| Data for the task |
BEGIN
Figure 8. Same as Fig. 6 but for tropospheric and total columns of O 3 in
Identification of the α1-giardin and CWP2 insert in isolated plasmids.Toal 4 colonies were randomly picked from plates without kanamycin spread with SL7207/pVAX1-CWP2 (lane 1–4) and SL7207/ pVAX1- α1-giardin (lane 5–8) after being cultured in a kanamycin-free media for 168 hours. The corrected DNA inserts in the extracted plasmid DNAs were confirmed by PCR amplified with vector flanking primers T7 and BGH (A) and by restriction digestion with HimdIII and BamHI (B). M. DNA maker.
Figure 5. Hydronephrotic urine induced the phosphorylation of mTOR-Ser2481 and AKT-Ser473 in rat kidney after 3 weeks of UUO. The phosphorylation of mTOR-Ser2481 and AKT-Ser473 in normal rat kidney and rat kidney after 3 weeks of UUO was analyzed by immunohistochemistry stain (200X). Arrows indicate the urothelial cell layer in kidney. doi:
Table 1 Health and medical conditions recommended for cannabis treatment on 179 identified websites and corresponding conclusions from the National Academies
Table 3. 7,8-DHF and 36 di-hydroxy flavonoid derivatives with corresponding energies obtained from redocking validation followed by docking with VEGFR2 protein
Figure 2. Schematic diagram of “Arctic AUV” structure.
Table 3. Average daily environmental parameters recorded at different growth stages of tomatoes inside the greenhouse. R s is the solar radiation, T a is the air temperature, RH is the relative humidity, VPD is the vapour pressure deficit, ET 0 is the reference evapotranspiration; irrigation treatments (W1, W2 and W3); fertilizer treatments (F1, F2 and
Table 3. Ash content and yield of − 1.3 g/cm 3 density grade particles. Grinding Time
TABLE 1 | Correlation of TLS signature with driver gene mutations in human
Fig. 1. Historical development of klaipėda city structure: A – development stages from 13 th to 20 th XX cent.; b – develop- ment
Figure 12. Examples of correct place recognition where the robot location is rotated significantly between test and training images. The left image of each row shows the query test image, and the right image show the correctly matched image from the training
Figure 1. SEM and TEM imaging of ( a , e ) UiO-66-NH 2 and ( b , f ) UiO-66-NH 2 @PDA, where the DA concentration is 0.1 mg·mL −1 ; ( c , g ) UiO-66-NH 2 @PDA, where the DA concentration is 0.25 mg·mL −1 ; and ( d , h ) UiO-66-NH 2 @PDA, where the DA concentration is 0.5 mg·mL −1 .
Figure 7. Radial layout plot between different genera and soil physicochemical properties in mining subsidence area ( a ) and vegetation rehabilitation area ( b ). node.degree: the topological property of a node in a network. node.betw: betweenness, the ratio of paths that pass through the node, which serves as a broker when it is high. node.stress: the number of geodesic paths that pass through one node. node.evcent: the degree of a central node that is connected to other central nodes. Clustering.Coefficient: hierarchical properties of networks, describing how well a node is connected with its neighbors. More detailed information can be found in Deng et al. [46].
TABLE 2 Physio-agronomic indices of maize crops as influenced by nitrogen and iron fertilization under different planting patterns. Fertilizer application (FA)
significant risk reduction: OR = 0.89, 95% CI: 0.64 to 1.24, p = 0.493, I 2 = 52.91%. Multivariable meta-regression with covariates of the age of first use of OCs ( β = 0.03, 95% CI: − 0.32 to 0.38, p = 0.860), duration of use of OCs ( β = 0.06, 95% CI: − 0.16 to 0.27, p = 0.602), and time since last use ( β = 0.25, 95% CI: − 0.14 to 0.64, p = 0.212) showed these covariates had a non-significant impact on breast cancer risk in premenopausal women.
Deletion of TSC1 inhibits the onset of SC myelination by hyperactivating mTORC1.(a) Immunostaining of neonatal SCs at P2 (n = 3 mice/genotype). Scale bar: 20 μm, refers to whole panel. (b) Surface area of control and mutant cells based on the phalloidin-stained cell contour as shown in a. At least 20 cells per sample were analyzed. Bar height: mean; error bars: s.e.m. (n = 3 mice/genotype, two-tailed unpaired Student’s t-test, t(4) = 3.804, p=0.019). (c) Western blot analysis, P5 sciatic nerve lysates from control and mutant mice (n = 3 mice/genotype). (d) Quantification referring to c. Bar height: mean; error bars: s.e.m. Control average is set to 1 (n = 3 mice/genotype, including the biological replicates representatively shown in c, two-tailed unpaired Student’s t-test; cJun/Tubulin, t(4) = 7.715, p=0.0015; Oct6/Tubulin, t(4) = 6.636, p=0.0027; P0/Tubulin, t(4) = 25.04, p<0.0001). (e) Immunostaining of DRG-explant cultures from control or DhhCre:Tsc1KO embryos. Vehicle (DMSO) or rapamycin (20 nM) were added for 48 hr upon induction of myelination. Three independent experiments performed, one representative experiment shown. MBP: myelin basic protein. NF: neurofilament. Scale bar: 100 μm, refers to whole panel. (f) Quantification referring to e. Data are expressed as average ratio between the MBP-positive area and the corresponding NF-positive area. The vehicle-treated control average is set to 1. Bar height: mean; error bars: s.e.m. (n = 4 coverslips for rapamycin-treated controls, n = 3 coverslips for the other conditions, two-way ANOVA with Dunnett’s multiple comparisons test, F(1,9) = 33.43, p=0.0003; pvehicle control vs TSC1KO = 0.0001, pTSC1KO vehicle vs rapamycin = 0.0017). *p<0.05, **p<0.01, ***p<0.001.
END
| Your task |
Exact reproduction of all the material is needed.

| Finished task |
Figure 8. Same as Fig. 6 but for tropospheric and total columns of O 3 in
Identification of the α1-giardin and CWP2 insert in isolated plasmids.Toal 4 colonies were randomly picked from plates without kanamycin spread with SL7207/pVAX1-CWP2 (lane 1–4) and SL7207/ pVAX1- α1-giardin (lane 5–8) after being cultured in a kanamycin-free media for 168 hours. The corrected DNA inserts in the extracted plasmid DNAs were confirmed by PCR amplified with vector flanking primers T7 and BGH (A) and by restriction digestion with HimdIII and BamHI (B). M. DNA maker.
Figure 5. Hydronephrotic urine induced the phosphorylation of mTOR-Ser2481 and AKT-Ser473 in rat kidney after 3 weeks of UUO. The phosphorylation of mTOR-Ser2481 and AKT-Ser473 in normal rat kidney and rat kidney after 3 weeks of UUO was analyzed by immunohistochemistry stain (200X). Arrows indicate the urothelial cell layer in kidney. doi:
Table 1 Health and medical conditions recommended for cannabis treatment on 179 identified websites and corresponding conclusions from the National Academies
Table 3. 7,8-DHF and 36 di-hydroxy flavonoid derivatives with corresponding energies obtained from redocking validation followed by docking with VEGFR2 protein
Figure 2. Schematic diagram of “Arctic AUV” structure.
Table 3. Average daily environmental parameters recorded at different growth stages of tomatoes inside the greenhouse. R s is the solar radiation, T a is the air temperature, RH is the relative humidity, VPD is the vapour pressure deficit, ET 0 is the reference evapotranspiration; irrigation treatments (W1, W2 and W3); fertilizer treatments (F1, F2 and
Table 3. Ash content and yield of − 1.3 g/cm 3 density grade particles. Grinding Time
TABLE 1 | Correlation of TLS signature with driver gene mutations in human
Fig. 1. Historical development of klaipėda city structure: A – development stages from 13 th to 20 th XX cent.; b – develop- ment
Figure 12. Examples of correct place recognition where the robot location is rotated significantly between test and training images. The left image of each row shows the query test image, and the right image show the correctly matched image from the training
Figure 1. SEM and TEM imaging of ( a , e ) UiO-66-NH 2 and ( b , f ) UiO-66-NH 2 @PDA, where the DA concentration is 0.1 mg·mL −1 ; ( c , g ) UiO-66-NH 2 @PDA, where the DA concentration is 0.25 mg·mL −1 ; and ( d , h ) UiO-66-NH 2 @PDA, where the DA concentration is 0.5 mg·mL −1 .
Figure 7. Radial layout plot between different genera and soil physicochemical properties in mining subsidence area ( a ) and vegetation rehabilitation area ( b ). node.degree: the topological property of a node in a network. node.betw: betweenness, the ratio of paths that pass through the node, which serves as a broker when it is high. node.stress: the number of geodesic paths that pass through one node. node.evcent: the degree of a central node that is connected to other central nodes. Clustering.Coefficient: hierarchical properties of networks, describing how well a node is connected with its neighbors. More detailed information can be found in Deng et al. [46].
TABLE 2 Physio-agronomic indices of maize crops as influenced by nitrogen and iron fertilization under different planting patterns. Fertilizer application (FA)
significant risk reduction: OR = 0.89, 95% CI: 0.64 to 1.24, p = 0.493, I 2 = 52.91%. Multivariable meta-regression with covariates of the age of first use of OCs ( β = 0.03, 95% CI: − 0.32 to 0.38, p = 0.860), duration of use of OCs ( β = 0.06, 95% CI: − 0.16 to 0.27, p = 0.602), and time since last use ( β = 0.25, 95% CI: − 0.14 to 0.64, p = 0.212) showed these covariates had a non-significant impact on breast cancer risk in premenopausal women.
Deletion of TSC1 inhibits the onset of SC myelination by hyperactivating mTORC1.(a) Immunostaining of neonatal SCs at P2 (n = 3 mice/genotype). Scale bar: 20 μm, refers to whole panel. (b) Surface area of control and mutant cells based on the phalloidin-stained cell contour as shown in a. At least 20 cells per sample were analyzed. Bar height: mean; error bars: s.e.m. (n = 3 mice/genotype, two-tailed unpaired Student’s t-test, t(4) = 3.804, p=0.019). (c) Western blot analysis, P5 sciatic nerve lysates from control and mutant mice (n = 3 mice/genotype). (d) Quantification referring to c. Bar height: mean; error bars: s.e.m. Control average is set to 1 (n = 3 mice/genotype, including the biological replicates representatively shown in c, two-tailed unpaired Student’s t-test; cJun/Tubulin, t(4) = 7.715, p=0.0015; Oct6/Tubulin, t(4) = 6.636, p=0.0027; P0/Tubulin, t(4) = 25.04, p<0.0001). (e) Immunostaining of DRG-explant cultures from control or DhhCre:Tsc1KO embryos. Vehicle (DMSO) or rapamycin (20 nM) were added for 48 hr upon induction of myelination. Three independent experiments performed, one representative experiment shown. MBP: myelin basic protein. NF: neurofilament. Scale bar: 100 μm, refers to whole panel. (f) Quantification referring to e. Data are expressed as average ratio between the MBP-positive area and the corresponding NF-positive area. The vehicle-treated control average is set to 1. Bar height: mean; error bars: s.e.m. (n = 4 coverslips for rapamycin-treated controls, n = 3 coverslips for the other conditions, two-way ANOVA with Dunnett’s multiple comparisons test, F(1,9) = 33.43, p=0.0003; pvehicle control vs TSC1KO = 0.0001, pTSC1KO vehicle vs rapamycin = 0.0017). *p<0.05, **p<0.01, ***p<0.001.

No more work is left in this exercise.